● **Instructions to follow**
In the entries below, find the line with "Sat) | 59.3 |" and print exactly every line from there up to and including the line with "(LB/a) | 67 | | |", with no other lines.

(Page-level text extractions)
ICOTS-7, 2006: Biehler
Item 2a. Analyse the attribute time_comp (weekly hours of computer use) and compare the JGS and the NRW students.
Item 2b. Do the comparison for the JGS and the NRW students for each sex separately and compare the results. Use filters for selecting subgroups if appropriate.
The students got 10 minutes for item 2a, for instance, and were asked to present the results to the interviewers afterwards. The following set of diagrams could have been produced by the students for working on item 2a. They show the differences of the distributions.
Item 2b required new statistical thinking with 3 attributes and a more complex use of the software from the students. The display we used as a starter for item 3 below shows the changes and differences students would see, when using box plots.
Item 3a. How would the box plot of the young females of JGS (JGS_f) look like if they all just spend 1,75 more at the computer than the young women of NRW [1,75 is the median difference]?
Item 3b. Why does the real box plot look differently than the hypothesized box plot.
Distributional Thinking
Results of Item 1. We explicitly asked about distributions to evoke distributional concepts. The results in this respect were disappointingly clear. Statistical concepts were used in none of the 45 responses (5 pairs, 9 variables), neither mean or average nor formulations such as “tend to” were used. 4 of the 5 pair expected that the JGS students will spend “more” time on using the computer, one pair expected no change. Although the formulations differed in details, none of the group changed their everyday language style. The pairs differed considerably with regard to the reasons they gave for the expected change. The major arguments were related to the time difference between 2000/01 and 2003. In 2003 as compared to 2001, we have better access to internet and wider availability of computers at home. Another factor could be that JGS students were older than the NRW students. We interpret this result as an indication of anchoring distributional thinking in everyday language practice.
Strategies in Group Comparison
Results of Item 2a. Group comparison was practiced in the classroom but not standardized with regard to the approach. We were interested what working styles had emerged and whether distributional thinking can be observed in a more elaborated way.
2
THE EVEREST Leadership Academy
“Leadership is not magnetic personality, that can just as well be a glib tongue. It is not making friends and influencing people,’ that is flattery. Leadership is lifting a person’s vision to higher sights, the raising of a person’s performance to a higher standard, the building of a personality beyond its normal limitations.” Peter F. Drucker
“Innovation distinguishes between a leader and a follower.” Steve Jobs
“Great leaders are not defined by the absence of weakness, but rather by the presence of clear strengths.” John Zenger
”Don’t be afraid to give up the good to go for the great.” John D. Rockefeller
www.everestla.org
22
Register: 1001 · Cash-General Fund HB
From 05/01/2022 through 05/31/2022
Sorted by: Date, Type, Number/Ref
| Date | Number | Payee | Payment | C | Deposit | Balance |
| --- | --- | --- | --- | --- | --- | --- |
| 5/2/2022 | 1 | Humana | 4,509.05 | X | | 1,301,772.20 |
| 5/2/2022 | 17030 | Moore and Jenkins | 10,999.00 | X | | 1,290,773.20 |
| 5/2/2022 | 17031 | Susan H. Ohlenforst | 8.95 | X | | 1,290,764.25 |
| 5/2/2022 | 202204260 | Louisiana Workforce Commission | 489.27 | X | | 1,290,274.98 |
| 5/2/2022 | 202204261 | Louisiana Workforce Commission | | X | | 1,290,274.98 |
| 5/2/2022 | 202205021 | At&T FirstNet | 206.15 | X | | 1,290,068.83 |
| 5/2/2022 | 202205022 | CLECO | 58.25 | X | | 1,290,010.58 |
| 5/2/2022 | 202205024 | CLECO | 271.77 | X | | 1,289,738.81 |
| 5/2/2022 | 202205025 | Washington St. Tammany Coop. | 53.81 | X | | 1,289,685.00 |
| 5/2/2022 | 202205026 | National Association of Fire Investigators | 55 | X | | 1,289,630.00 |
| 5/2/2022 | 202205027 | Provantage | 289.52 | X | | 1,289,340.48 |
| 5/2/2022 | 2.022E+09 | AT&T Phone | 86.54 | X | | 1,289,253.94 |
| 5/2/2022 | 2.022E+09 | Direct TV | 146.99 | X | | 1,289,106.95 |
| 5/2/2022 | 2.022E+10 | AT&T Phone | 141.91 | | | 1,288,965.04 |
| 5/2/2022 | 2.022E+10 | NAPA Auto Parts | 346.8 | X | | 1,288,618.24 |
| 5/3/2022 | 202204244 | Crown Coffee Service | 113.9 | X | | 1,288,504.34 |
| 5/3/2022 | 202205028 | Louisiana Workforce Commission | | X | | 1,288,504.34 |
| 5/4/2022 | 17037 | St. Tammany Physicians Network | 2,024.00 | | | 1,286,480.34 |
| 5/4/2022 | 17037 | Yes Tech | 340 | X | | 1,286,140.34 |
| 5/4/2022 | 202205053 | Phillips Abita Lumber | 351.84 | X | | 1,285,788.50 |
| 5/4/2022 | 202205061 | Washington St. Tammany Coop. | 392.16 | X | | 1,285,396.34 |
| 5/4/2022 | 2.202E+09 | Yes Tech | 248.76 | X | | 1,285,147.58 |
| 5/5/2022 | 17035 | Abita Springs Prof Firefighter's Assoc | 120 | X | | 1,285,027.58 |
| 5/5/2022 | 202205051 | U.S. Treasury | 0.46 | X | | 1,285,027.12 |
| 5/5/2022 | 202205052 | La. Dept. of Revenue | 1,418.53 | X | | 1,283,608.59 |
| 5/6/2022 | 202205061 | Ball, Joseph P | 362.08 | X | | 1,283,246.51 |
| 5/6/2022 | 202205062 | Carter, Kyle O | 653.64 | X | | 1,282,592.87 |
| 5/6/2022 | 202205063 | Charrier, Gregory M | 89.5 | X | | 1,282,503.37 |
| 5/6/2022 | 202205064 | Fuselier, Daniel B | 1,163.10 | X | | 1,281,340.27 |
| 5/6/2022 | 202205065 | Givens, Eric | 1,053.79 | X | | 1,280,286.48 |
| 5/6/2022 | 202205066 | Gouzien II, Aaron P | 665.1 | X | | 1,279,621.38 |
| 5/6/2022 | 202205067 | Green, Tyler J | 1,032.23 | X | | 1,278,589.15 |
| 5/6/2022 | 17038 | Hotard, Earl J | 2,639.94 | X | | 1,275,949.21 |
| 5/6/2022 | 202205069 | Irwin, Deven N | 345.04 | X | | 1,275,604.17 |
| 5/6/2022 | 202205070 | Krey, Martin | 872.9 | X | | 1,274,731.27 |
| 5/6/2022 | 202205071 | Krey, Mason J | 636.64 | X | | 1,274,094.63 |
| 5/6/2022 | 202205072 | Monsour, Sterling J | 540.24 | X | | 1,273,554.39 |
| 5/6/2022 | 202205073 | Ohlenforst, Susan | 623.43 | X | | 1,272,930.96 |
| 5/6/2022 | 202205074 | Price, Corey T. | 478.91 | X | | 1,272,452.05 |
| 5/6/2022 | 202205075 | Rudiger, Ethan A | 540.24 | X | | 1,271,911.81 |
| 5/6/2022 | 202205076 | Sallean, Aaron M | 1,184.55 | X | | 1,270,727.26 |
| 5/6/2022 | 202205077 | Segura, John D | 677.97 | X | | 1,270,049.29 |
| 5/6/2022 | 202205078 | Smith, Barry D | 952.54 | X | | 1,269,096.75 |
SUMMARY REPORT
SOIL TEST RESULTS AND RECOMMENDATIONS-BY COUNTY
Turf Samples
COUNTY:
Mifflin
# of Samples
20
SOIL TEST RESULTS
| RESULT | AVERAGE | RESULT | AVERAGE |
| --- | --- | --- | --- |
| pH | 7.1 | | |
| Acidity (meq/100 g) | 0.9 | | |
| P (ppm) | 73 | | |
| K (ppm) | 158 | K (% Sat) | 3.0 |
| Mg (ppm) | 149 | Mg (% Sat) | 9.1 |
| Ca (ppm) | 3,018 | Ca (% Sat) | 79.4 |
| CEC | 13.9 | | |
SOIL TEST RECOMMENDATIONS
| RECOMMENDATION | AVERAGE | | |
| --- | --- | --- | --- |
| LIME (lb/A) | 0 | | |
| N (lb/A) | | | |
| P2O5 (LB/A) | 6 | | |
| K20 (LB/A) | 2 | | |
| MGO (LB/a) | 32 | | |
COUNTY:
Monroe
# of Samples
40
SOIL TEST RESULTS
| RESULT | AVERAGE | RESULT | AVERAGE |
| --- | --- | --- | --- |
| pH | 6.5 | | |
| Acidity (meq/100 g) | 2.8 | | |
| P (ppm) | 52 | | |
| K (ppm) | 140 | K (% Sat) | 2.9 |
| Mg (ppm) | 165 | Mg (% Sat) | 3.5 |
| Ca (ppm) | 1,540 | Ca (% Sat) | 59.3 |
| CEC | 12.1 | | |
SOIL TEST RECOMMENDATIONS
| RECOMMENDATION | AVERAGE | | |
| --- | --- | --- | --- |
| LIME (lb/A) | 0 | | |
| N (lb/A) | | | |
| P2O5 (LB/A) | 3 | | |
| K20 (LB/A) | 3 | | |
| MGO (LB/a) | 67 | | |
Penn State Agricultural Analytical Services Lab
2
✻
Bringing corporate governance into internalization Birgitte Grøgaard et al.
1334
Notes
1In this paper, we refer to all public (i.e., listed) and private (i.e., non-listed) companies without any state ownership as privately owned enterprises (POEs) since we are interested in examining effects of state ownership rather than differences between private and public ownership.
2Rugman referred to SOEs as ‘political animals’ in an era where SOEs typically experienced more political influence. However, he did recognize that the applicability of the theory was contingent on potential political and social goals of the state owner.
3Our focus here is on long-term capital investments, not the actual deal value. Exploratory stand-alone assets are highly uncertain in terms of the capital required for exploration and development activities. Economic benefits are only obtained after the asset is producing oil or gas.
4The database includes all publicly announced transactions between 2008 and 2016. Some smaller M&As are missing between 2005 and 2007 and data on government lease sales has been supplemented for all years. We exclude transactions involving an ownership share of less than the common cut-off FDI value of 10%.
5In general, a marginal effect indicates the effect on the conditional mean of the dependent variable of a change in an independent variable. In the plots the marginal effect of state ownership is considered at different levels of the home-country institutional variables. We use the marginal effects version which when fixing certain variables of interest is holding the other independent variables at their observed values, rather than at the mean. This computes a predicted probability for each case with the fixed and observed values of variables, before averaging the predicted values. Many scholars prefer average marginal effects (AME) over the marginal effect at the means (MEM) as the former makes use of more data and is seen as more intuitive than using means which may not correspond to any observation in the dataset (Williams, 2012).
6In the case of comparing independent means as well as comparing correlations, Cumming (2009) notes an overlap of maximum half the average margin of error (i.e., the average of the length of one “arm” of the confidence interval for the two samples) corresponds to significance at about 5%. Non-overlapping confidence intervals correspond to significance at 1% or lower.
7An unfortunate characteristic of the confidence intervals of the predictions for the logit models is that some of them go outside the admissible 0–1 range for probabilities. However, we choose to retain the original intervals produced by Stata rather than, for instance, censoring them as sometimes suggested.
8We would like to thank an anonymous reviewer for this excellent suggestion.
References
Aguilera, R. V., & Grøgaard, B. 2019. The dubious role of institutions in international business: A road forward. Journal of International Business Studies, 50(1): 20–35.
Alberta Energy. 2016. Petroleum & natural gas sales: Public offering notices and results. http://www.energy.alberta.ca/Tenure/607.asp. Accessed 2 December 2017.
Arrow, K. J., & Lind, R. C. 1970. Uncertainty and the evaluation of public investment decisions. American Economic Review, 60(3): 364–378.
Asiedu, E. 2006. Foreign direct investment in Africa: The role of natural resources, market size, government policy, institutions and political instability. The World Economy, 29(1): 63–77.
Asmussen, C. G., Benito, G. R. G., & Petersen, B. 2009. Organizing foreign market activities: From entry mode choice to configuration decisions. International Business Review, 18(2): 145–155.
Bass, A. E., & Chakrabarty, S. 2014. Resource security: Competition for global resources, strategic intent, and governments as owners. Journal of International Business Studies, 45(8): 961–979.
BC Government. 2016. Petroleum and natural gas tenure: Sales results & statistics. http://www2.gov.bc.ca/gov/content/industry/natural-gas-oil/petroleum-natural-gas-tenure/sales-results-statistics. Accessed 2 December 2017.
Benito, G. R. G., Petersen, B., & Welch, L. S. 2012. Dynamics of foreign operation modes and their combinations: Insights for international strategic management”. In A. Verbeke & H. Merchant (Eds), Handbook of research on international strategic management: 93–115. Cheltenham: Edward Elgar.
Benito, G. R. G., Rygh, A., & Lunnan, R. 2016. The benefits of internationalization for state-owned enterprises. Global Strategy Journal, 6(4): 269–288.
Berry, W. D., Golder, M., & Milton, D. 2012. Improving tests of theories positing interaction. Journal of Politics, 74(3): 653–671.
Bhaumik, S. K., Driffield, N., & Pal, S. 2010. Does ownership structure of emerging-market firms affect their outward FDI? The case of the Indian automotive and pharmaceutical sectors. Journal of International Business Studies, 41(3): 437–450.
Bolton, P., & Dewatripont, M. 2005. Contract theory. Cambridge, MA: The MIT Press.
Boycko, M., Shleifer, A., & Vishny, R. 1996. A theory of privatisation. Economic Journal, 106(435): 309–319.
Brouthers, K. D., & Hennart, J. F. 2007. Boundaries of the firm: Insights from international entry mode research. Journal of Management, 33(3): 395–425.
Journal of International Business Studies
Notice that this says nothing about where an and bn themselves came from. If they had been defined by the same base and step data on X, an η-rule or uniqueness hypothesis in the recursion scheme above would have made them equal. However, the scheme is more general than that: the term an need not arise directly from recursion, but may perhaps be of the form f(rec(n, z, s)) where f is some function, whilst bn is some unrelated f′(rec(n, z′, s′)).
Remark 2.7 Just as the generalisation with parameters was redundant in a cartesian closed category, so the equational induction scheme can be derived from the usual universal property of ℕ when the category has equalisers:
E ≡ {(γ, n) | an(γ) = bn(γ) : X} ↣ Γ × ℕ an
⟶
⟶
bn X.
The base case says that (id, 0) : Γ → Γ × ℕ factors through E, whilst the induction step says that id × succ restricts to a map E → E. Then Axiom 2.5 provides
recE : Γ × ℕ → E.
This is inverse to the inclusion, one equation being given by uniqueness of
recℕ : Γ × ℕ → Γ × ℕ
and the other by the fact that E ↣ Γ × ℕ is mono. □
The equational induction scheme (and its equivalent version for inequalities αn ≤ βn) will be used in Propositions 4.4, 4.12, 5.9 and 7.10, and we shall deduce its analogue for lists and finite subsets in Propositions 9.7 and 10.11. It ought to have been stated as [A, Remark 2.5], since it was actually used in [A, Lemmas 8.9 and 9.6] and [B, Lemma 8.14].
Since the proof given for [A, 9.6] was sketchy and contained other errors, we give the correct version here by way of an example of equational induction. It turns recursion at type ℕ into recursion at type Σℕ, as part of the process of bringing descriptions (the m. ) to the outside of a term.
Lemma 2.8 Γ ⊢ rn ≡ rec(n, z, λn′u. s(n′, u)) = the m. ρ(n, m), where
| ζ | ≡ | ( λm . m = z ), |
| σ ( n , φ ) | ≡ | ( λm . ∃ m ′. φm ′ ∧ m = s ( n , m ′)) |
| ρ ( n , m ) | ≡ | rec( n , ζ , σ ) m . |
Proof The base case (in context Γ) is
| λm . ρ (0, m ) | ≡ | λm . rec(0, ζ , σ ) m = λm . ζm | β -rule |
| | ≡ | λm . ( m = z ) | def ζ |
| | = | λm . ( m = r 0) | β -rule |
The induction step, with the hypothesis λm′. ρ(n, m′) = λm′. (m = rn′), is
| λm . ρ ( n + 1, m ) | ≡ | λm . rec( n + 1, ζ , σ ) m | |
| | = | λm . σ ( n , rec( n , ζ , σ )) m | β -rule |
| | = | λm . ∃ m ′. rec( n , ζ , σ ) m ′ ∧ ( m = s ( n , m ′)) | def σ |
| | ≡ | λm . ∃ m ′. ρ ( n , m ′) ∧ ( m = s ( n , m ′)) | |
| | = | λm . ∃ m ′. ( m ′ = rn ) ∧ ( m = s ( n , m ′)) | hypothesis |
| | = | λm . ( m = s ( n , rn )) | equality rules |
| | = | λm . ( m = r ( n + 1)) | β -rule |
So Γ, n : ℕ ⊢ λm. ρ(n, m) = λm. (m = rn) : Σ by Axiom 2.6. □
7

● **Answer space**
| Ca (ppm) | 1,540 | Ca (% Sat) | 59.3 |
| CEC | 12.1 | | |
SOIL TEST RECOMMENDATIONS
| RECOMMENDATION | AVERAGE | | |
| --- | --- | --- | --- |
| LIME (lb/A) | 0 | | |
| N (lb/A) | | | |
| P2O5 (LB/A) | 3 | | |
| K20 (LB/A) | 3 | | |
| MGO (LB/a) | 67 | | |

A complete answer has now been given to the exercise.